The natural and supernatural are on different planes of existence, but we believe that Creation points to God Himself, and that Creation IS analogous, though only in images and likeness, not in reality. God's revelation to man is through creation, and we are meant to understand it as analogy. "The Kingdom of God is like..."
What we know of God is through His Energies: unless God revealed to us that we are created in His image and likeness, we would not know that. We must not forget that we can become only symbolic representations of God, and that those who achieve theosis become vessels through which God's Energies become apparent (as in saints and some priests).
So if I understand you, God's Energy is like a picture or an image of His essence - and yet, at the same time - IS God? What exactly is God's essence then, as it differs from God's energy? When Scriptures tell us that we cannot konw God, I still don't see that we know one "part" of God - His energy, rather than His essence.
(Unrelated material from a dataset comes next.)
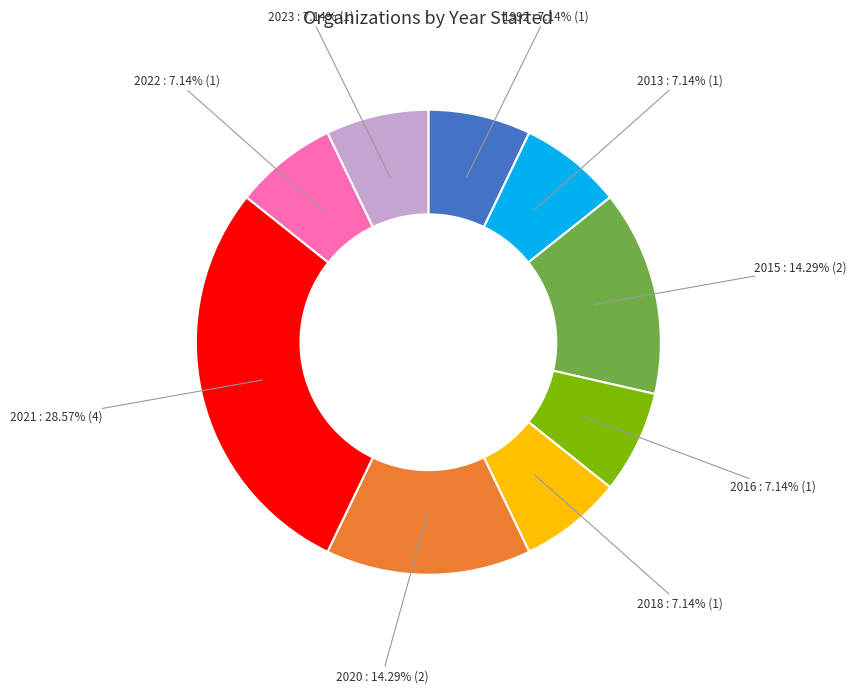

Is there any slice that represents more than half of the pie?

No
The problem with concentrating on God's nature is that the likeness and image of God in our minds becomes analogous rather than symbolic. We begin to think of ourselves as "just like" God, but in minuscule terms. Nonetheless, we think of Him as one of "us."
This probably comes from the Incarnation and His claim to be One with God the Father. That is an interesting comment that will require me to think on some more...
Your picture is not you.
does this mean that God's energy is then not God?
Still confused
Regards
The Nature, rather than the single Hypostatis (Person) of the Logos is the subject of the verb "to act". This clearly bears on our subject matter that we have been discussing. It is the NATURE, not the PERSON that is acting.
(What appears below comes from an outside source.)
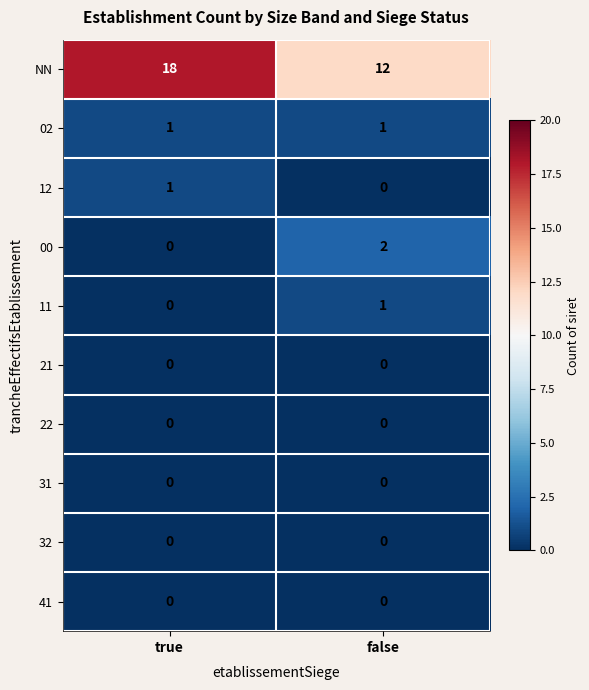

Which series has the largest range (max minus min)?

NN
Furthermore, in subsequent questions that followed Chalcedon, the question came up "Does Jesus Christ have two wills"? Monotheletism (one will in Christ) said "the will does not pertain to the nature, but to the hypostasis". Against this, orthodoxy, as I stated above, declared that the "will pertains to the NATURE, not the PERSON."
Thus, when we look at Christ, "we confess two natural wills and two natural actions, without division, without change, without separation, without confusion". The christology of St. Leo I, cannonized at Chalcedon, required that each nature have its own will and its own action. With this in mind, I find I am hard pressed to agree on the concept that the PERSON is the source of action and that we do not come into contact with the nature (ousia) of God when He wills to act. Thus, the idea of "divine energy" - that a Person is acting "independently" of His nature (because "man and God's essence cannot touch") seems to refute the Counciliar decisions of Chalcedon and Constantinople that declare that it is the nature that acts, not the person.
Regards
Yes, He is Mercy; we can only be merciful. He is Love; we can only love; He is goodness; we can only be good (through Him). We can never be Love, Mercy or Goodness.
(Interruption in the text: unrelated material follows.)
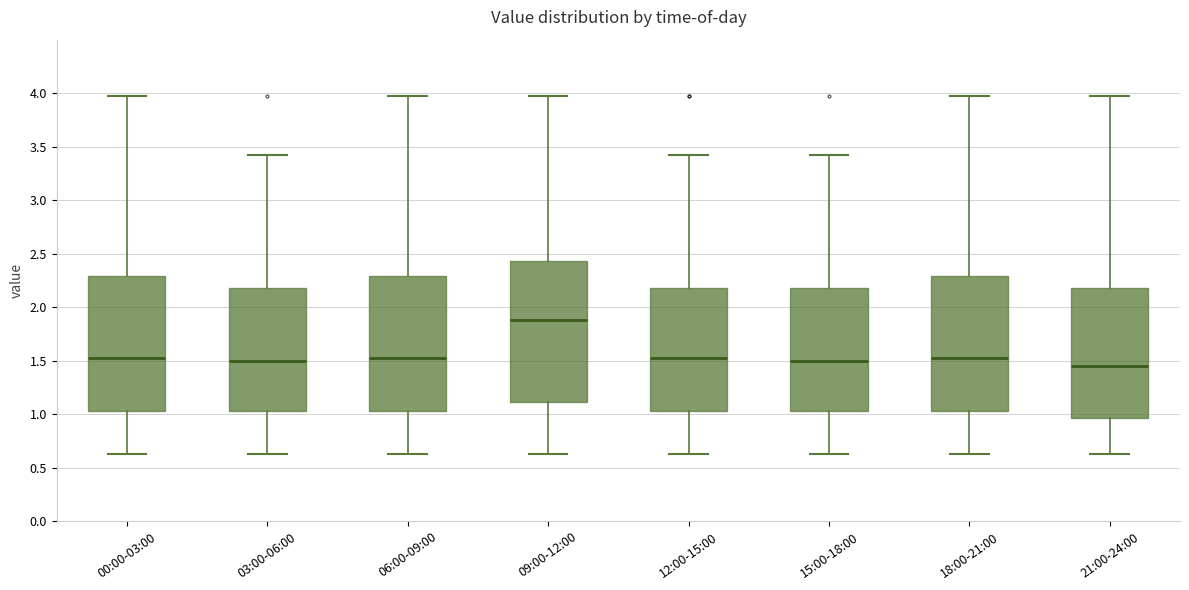

Comparing the boxes themselves (not the whiskers), which one is the tallest?

09:00-12:00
The natural and supernatural are on different planes of existence, but we believe that Creation points to God Himself, and that Creation IS analogous, though only in images and likeness, not in reality
God does not exist; He is Existence. That which exists has a beginning and the end; God doesn't. Creation is evidence of God, for without God there is nothing.
Our existence is not analogous to God's. Nothing of ours is analogous to God. Nothing we do is analogous to God's work. If we do good, it is not ours, but God's.
So if I understand you, God's Energy is like a picture or an image of His essence - and yet, at the same time - IS God?
No, we are a picture of God (when we don't sin).
God's energies proceed from His nature and therefore are divine, just as ours are human.